Former employees of a large law firm in Florida say that they were fired for wearing orange shirts to work one day. Some of the 14 terminated employees say that they were protesting working conditions, and one told reporters that she was wearing orange because it's her favorite color. Several have been re-hired after apparently telling managers that they were wearing the color by coincidence and did not have a problem with working conditions.
The case brings up several issues in employment law. Most significantly, it is illegal to fire workers for protesting working conditions under the National Labor Relations Act. The law protects activities either with or without a union. Workers are protected from retaliation of any kind for discussing, commenting, or complaining about working conditions. The law is extremely important and safeguards employees from having their freedom of speech restricted or having their right to a safe, clean, and harassment-free environment curtailed.
Six of the 14 workers have filed a lawsuit, but the employer has not formally responded yet.

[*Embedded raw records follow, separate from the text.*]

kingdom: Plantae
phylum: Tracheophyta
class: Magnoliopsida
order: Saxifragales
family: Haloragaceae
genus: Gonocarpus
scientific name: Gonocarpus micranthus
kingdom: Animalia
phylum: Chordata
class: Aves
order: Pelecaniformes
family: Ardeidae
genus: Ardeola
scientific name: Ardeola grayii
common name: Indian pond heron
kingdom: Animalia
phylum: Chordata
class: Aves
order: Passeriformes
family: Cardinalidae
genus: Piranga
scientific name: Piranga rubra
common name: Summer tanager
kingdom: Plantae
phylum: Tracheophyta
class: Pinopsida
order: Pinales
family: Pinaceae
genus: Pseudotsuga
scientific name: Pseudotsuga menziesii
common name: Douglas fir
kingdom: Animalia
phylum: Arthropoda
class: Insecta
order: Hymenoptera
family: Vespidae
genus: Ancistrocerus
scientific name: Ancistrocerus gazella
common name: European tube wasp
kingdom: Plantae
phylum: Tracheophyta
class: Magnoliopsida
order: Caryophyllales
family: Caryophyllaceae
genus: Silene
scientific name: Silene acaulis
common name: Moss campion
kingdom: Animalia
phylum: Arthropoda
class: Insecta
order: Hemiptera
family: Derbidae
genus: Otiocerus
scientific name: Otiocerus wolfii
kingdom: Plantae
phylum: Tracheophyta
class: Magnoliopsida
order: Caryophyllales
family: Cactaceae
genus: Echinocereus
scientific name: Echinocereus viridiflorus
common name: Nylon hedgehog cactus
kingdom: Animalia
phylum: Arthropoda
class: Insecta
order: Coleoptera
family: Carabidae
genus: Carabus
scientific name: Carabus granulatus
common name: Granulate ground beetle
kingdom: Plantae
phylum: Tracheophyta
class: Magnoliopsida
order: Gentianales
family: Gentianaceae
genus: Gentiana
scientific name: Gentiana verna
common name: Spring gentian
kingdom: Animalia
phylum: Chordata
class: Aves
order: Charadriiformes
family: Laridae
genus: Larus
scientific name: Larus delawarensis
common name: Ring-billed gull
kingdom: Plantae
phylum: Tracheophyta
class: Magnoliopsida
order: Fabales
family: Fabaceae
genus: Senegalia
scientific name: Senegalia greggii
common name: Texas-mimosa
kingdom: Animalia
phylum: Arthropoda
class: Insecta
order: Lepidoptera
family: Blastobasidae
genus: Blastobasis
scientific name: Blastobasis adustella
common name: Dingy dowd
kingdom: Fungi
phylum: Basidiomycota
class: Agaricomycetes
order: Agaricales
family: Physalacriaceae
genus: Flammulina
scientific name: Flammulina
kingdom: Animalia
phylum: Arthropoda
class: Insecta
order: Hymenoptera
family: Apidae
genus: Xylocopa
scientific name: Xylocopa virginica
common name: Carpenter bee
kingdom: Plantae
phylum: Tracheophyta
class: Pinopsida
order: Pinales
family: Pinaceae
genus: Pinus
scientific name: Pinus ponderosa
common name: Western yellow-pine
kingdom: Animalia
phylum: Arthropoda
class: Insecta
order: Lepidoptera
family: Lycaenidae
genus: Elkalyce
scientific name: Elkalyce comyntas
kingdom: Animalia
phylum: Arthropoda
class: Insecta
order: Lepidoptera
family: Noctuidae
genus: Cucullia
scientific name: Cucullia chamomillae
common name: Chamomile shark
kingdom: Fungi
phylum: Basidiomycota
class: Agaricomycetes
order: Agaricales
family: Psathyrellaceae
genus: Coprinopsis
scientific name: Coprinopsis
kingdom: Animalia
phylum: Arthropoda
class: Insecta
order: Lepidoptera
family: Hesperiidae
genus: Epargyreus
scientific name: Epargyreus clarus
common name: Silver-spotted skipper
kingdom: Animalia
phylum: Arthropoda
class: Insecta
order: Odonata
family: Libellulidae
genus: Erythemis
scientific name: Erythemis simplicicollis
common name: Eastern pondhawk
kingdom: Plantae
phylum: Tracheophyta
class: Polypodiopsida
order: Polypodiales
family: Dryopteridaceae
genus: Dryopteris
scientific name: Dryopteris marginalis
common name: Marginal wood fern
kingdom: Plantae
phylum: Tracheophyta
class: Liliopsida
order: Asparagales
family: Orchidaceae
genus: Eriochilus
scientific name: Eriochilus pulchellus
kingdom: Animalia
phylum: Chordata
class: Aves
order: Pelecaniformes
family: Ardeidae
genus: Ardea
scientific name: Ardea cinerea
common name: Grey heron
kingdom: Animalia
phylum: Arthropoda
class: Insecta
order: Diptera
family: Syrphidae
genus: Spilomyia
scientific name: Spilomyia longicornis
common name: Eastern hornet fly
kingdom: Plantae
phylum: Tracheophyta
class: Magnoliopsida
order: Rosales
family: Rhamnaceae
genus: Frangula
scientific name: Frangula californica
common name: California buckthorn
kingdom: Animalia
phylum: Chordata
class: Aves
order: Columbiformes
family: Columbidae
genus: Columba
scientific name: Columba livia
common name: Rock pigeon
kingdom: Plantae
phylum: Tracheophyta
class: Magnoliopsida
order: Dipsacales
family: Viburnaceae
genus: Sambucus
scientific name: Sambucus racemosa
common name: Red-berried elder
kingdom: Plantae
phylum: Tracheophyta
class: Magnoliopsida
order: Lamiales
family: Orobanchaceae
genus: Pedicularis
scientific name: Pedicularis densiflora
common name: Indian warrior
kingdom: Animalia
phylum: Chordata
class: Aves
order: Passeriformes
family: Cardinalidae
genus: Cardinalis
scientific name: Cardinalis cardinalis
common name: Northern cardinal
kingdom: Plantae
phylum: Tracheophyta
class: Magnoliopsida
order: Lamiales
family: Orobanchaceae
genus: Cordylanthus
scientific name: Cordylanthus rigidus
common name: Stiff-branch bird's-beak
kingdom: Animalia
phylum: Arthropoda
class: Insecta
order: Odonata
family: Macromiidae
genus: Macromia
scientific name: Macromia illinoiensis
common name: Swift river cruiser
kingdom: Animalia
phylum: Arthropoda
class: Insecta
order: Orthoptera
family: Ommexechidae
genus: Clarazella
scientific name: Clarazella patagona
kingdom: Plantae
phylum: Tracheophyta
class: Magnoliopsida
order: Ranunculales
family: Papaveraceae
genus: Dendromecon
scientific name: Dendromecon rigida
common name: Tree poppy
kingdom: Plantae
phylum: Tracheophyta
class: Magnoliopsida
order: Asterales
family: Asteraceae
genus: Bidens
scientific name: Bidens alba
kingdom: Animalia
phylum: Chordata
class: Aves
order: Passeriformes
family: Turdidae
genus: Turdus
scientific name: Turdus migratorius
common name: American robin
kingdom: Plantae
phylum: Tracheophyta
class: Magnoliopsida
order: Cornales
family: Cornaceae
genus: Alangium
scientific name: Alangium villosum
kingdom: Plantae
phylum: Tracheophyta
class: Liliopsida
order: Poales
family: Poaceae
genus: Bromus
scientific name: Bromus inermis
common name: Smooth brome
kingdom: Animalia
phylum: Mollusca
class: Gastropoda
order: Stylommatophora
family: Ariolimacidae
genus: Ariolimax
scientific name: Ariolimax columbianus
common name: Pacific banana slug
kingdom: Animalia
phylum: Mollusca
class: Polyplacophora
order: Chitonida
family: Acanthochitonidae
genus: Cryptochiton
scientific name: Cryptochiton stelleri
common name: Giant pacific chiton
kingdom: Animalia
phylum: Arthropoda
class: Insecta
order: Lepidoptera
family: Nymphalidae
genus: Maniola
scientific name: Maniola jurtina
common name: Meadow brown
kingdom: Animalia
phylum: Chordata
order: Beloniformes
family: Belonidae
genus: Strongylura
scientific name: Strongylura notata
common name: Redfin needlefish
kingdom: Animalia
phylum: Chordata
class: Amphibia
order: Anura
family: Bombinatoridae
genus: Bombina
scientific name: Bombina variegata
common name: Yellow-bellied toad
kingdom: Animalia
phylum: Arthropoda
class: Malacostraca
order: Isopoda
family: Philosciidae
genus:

According to the complaint, a manager gathered all of the employees wearing orange on that day and said that management interpreted the orange shirts as a protest of working conditions, and that they were all fired. This is a clear violation of the law and is quite shocking given that the employer was a law firm and presumably knew that this was against the law.
The workers had complained previously about new restrictions placed on them by management. They say that they were no longer allowed to speak to each other over the walls of their cubicles, and that they were no longer permitted to go to the break room or get a refill of their coffee while on the clock.